[Data records]

________________________

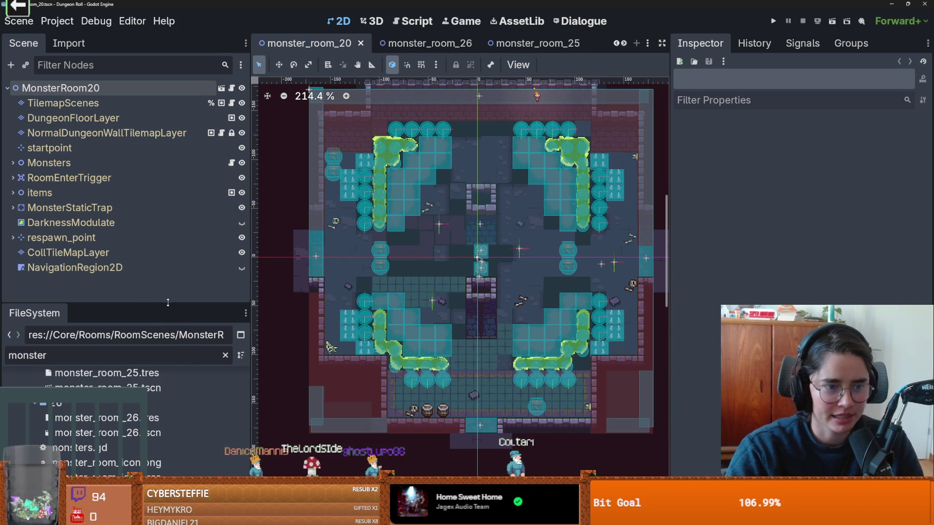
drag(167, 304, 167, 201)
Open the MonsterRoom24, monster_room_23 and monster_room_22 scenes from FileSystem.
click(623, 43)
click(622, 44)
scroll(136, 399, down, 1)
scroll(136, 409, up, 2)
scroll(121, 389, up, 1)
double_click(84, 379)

________________________

Read through the lines above and collect those that contain the string "scroll".

## Completed exercise
scroll(136, 399, down, 1)
scroll(136, 409, up, 2)
scroll(121, 389, up, 1)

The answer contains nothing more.